Stored Streams¶

Overview¶

Scanner represents input and output data as sequences of data items called StoredStream. Stored streams are Python objects that describe to Scanner how to read data to be processed and how to write data after it has been processed by a Scanner application. Stored streams can represent data stored in a variety of locations or formats:

Video files (mp4, mkv, etc).
Collections of files (images, text, etc)
Packed binary files (custom RAW formats).
SQL tables (image metadata)

For example, the following code creates a stored stream for a video file named example.mp4:

import scannerpy as sp
sc = sp.Client()
video_stream = sp.NamedVideoStream(sc, 'example', path='example.mp4')

NamedVideoStream is a special type of stored stream which represents data stored inside Scanner’s internal datastore. Since Scanner was built specifically for processing video, it has specialized support for fast access to frames in videos, even under random access patterns. In order to efficiently read frames from a video, Scanner needs to build an index over the compressed video. By specifying path = 'example.mp4, we’ve told Scanner to initialize a stream named example from the example.mp4 video.

Another example of a stored stream is the FilesStream, which represents a stream of individual files stored on a filesystem or cloud blob storage:

from scannertools.storage.files import FilesStream
image_paths = ['image1.jpg', 'image2.jpg', 'image3.jpg']
file_stream = FilesStream(sc, paths=image_paths)

By default, FilesStream reads from the local filesystem. However, like all stored streams, the storage location and configuration options can be specified with a StorageBackend.

Te rest of this guide explains the additional features of stored streams.

Storage Backends¶

StorageBackend s represent the specific storage location or format for stored streams. For example, FilesStream can be configured to read files from Amazon’s S3 storage service instead of the default local file system by creating the appropriate storage backend:

from scannertools.storage.files import FilesStorage, FilesStream
image_paths = ['image1.jpg', 'image2.jpg', 'image3.jpg']
file_storage = FilesStorage(storage_type='s3',
                           bucket='example-bucket',
                           region='us-west-1')
file_stream = FilesStream(sc, paths=image_paths, storage=file_storage)

I/O Operations¶

I/O operations allow Scanner applications to read and write to stored streams.
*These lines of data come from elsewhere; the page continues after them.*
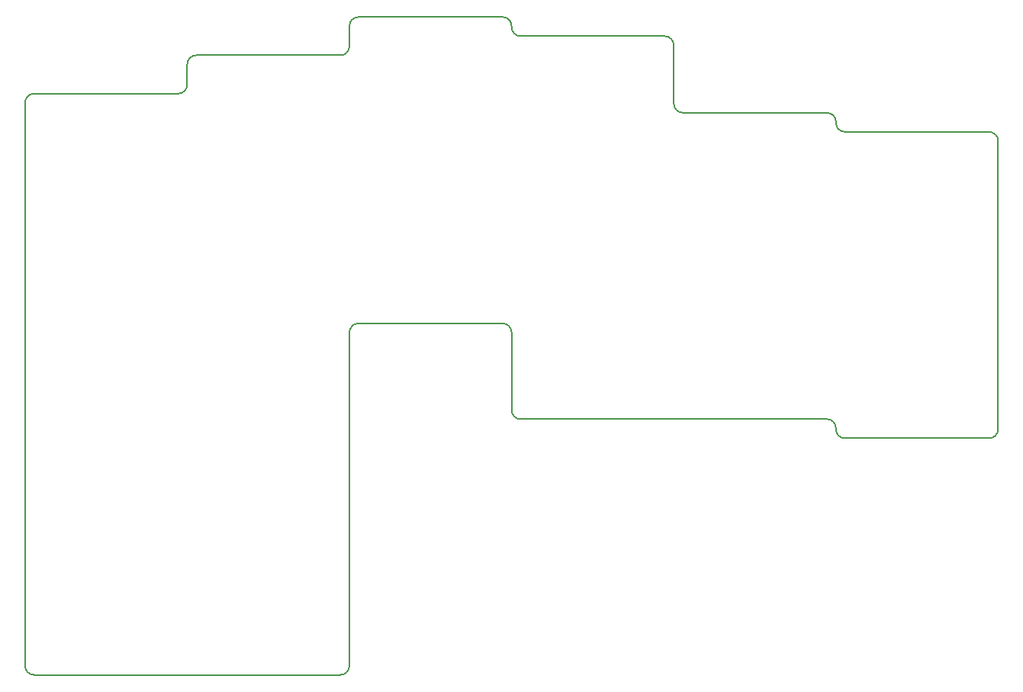
<source format=gm1>
G04 #@! TF.GenerationSoftware,KiCad,Pcbnew,7.0.8*
G04 #@! TF.CreationDate,2024-04-01T22:34:59+01:00*
G04 #@! TF.ProjectId,right,72696768-742e-46b6-9963-61645f706362,v1.0.0*
G04 #@! TF.SameCoordinates,Original*
G04 #@! TF.FileFunction,Profile,NP*
%FSLAX46Y46*%
G04 Gerber Fmt 4.6, Leading zero omitted, Abs format (unit mm)*
G04 Created by KiCad (PCBNEW 7.0.8) date 2024-04-01 22:34:59*
%MOMM*%
%LPD*%
G01*
G04 APERTURE LIST*
G04 #@! TA.AperFunction,Profile*
%ADD10C,0.150000*%
G04 #@! TD*
G04 APERTURE END LIST*
D10*
X308000000Y-146750000D02*
X324000000Y-146750000D01*
X325000000Y-145750000D02*
X325000000Y-113750000D01*
X307000000Y-145625000D02*
X307000000Y-145750000D01*
X324000000Y-112750000D02*
X308000000Y-112750000D01*
X272000000Y-144625000D02*
X306000000Y-144625000D01*
X307000000Y-111750000D02*
X307000000Y-111625000D01*
X306000000Y-110625000D02*
X290000000Y-110625000D01*
X271000000Y-143625000D02*
X271000000Y-135000000D01*
X289000000Y-109625000D02*
X289000000Y-103125000D01*
X288000000Y-102125000D02*
X272000000Y-102125000D01*
X254000000Y-134000000D02*
X270000000Y-134000000D01*
X271000000Y-101125000D02*
X271000000Y-101000000D01*
X270000000Y-100000000D02*
X254000000Y-100000000D01*
X253000000Y-101000000D02*
X253000000Y-103250000D01*
X253000000Y-172000000D02*
X253000000Y-135000000D01*
X252000000Y-104250000D02*
X236000000Y-104250000D01*
X235000000Y-105250000D02*
X235000000Y-107500000D01*
X217000000Y-172000000D02*
X217000000Y-109500000D01*
X234000000Y-108500000D02*
X218000000Y-108500000D01*
X218000000Y-173000000D02*
X252000000Y-173000000D01*
X324000000Y-146750000D02*
G75*
G03*
X325000000Y-145750000I0J1000000D01*
G01*
X325000000Y-113750000D02*
G75*
G03*
X324000000Y-112750000I-1000000J0D01*
G01*
X307000000Y-111750000D02*
G75*
G03*
X308000000Y-112750000I1000000J0D01*
G01*
X307000000Y-111625000D02*
G75*
G03*
X306000000Y-110625000I-1000000J0D01*
G01*
X289000000Y-109625000D02*
G75*
G03*
X290000000Y-110625000I1000000J0D01*
G01*
X289000000Y-103125000D02*
G75*
G03*
X288000000Y-102125000I-1000000J0D01*
G01*
X271000000Y-101125000D02*
G75*
G03*
X272000000Y-102125000I1000000J0D01*
G01*
X271000000Y-101000000D02*
G75*
G03*
X270000000Y-100000000I-1000000J0D01*
G01*
X254000000Y-100000000D02*
G75*
G03*
X253000000Y-101000000I0J-1000000D01*
G01*
X252000000Y-104250000D02*
G75*
G03*
X253000000Y-103250000I0J1000000D01*
G01*
X236000000Y-104250000D02*
G75*
G03*
X235000000Y-105250000I0J-1000000D01*
G01*
X234000000Y-108500000D02*
G75*
G03*
X235000000Y-107500000I0J1000000D01*
G01*
X218000000Y-108500000D02*
G75*
G03*
X217000000Y-109500000I0J-1000000D01*
G01*
X217000000Y-172000000D02*
G75*
G03*
X218000000Y-173000000I1000000J0D01*
G01*
X252000000Y-173000000D02*
G75*
G03*
X253000000Y-172000000I0J1000000D01*
G01*
X254000000Y-134000000D02*
G75*
G03*
X253000000Y-135000000I0J-1000000D01*
G01*
X271000000Y-135000000D02*
G75*
G03*
X270000000Y-134000000I-1000000J0D01*
G01*
X271000000Y-143625000D02*
G75*
G03*
X272000000Y-144625000I1000000J0D01*
G01*
X307000000Y-145625000D02*
G75*
G03*
X306000000Y-144625000I-1000000J0D01*
G01*
X307000000Y-145750000D02*
G75*
G03*
X308000000Y-146750000I1000000J0D01*
G01*
M02*

</source>
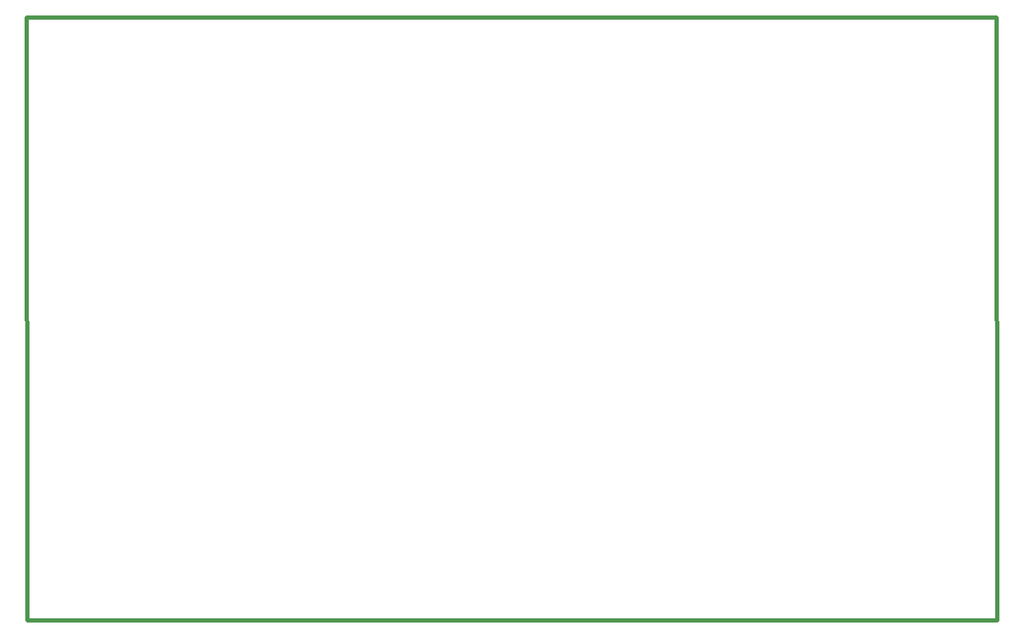
<source format=gbr>
%TF.GenerationSoftware,KiCad,Pcbnew,7.0.8*%
%TF.CreationDate,2024-04-08T22:48:43+05:30*%
%TF.ProjectId,Esp32_relay,45737033-325f-4726-956c-61792e6b6963,rev?*%
%TF.SameCoordinates,PX4046330PY7125ac8*%
%TF.FileFunction,Profile,NP*%
%FSLAX46Y46*%
G04 Gerber Fmt 4.6, Leading zero omitted, Abs format (unit mm)*
G04 Created by KiCad (PCBNEW 7.0.8) date 2024-04-08 22:48:43*
%MOMM*%
%LPD*%
G01*
G04 APERTURE LIST*
%TA.AperFunction,Profile*%
%ADD10C,0.500000*%
%TD*%
G04 APERTURE END LIST*
D10*
X-127000Y72720200D02*
X98933000Y72720200D01*
X116840000Y0D02*
X0Y0D01*
X116713000Y72720200D02*
X116840000Y0D01*
X98933000Y72720200D02*
X116713000Y72720200D01*
X0Y0D02*
X-127000Y72720200D01*
M02*

</source>
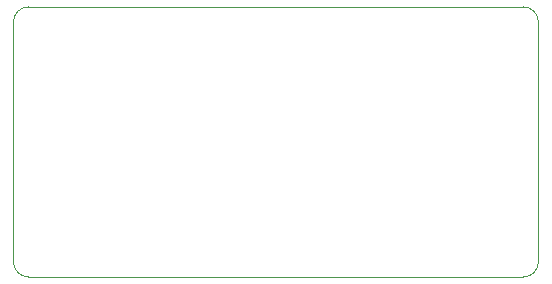
<source format=gbr>
%TF.GenerationSoftware,KiCad,Pcbnew,7.0.11*%
%TF.CreationDate,2024-03-05T22:51:16-06:00*%
%TF.ProjectId,moistureSensorShield,6d6f6973-7475-4726-9553-656e736f7253,0*%
%TF.SameCoordinates,Original*%
%TF.FileFunction,Profile,NP*%
%FSLAX46Y46*%
G04 Gerber Fmt 4.6, Leading zero omitted, Abs format (unit mm)*
G04 Created by KiCad (PCBNEW 7.0.11) date 2024-03-05 22:51:16*
%MOMM*%
%LPD*%
G01*
G04 APERTURE LIST*
%TA.AperFunction,Profile*%
%ADD10C,0.050000*%
%TD*%
G04 APERTURE END LIST*
D10*
X196850000Y-100330000D02*
X196850000Y-80010000D01*
X153670000Y-101600000D02*
X195580000Y-101600000D01*
X152400000Y-100330000D02*
X152400000Y-80010000D01*
X195580000Y-78740000D02*
X153670000Y-78740000D01*
X152400000Y-100330000D02*
G75*
G03*
X153670000Y-101600000I1270000J0D01*
G01*
X153670000Y-78740000D02*
G75*
G03*
X152400000Y-80010000I0J-1270000D01*
G01*
X196850000Y-80010000D02*
G75*
G03*
X195580000Y-78740000I-1270000J0D01*
G01*
X195580000Y-101600000D02*
G75*
G03*
X196850000Y-100330000I0J1270000D01*
G01*
M02*

</source>
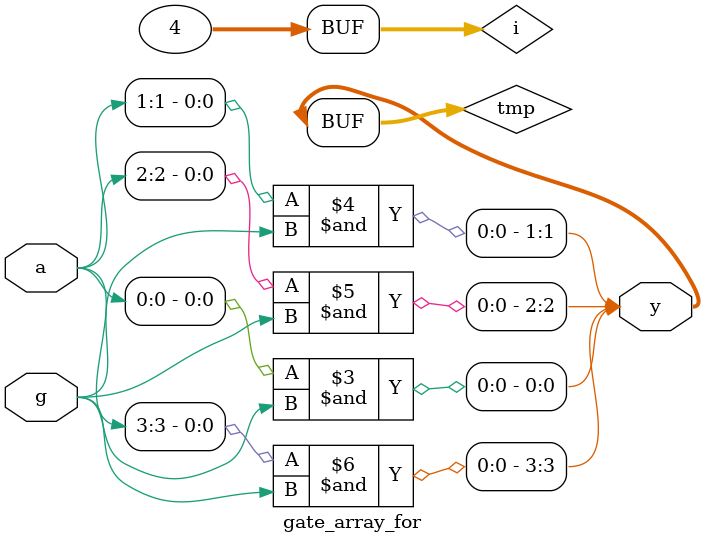
<source format=v>
module gate_array_for(a, g, y);
parameter N = 4;
input g;
input  [N-1:0] a;
output [N-1:0] y;

reg [N-1:0] tmp, y;
integer i;

always @(a or g)
begin
    for (i = 0; i < N; i = i + 1)
      begin
          tmp[i] = a[i] & g;
      end
    y <= tmp;
end

endmodule

</source>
To read from a stored stream, Scanner applications construct Input() operations, specifying a list of stored streams:

frame = sc.io.Input([video_stream])

This code creates a sequence of video frames, frame, that can be used in the context of a Scanner computation graph to read the video specified by video_stream (to learn more about computation graphs, check out the Computation Graphs. guide). Stored streams are also used to specify where to write data to:

output_video_stream = NamedVideoStream(sc, 'example-output')
frame = sc.io.Output(frame, [output_video_stream])

Here, the frames we read in from before will be written back out to a NamedVideoStream called example-output.

Reading Data Locally¶

Stored streams can be read directly in Python by calling the load() method:

for frame in video_stream.load():
    print(frame.shape)

Reading from this stream lazily loads video frames from video_stream as numpy arrays. If we were reading bounding boxes or some other data format, the load method would return data elements formatted according to the data type of the stream.

Deleting Stored Streams¶

Stored stream data is persistent: unless a stored stream is explicitly deleted, the data will stay around and can be used in future Scanner applications. A stored stream can be deleted by invoking the delete() method:

video_stream.delete(sc)

If there are multiple streams to delete, it can be more efficient to invoke a bulk delete operation by calling delete() on the storage backend itself:

video_stream.storage().delete(sc, [...])

Inplace video indexing¶

By default, Scanner copies the video data for a NamedVideoStream to Scanner’s internal database (located at ~/.scanner/db by default) when it builds the index over the video for fast frame access. For a limited set of video container formats (currently only MP4), Scanner also supports accessing videos without copying them using the inplace=True flag:

input_stream = NamedVideoStream(sc, 'sample-clip', path='sample-clip.mp4',
                                inplace=True)

This still builds the index for accessing the video but avoids copying the files. When Scanner accesses the video data, it will read it directly from the path provided to the named video stream.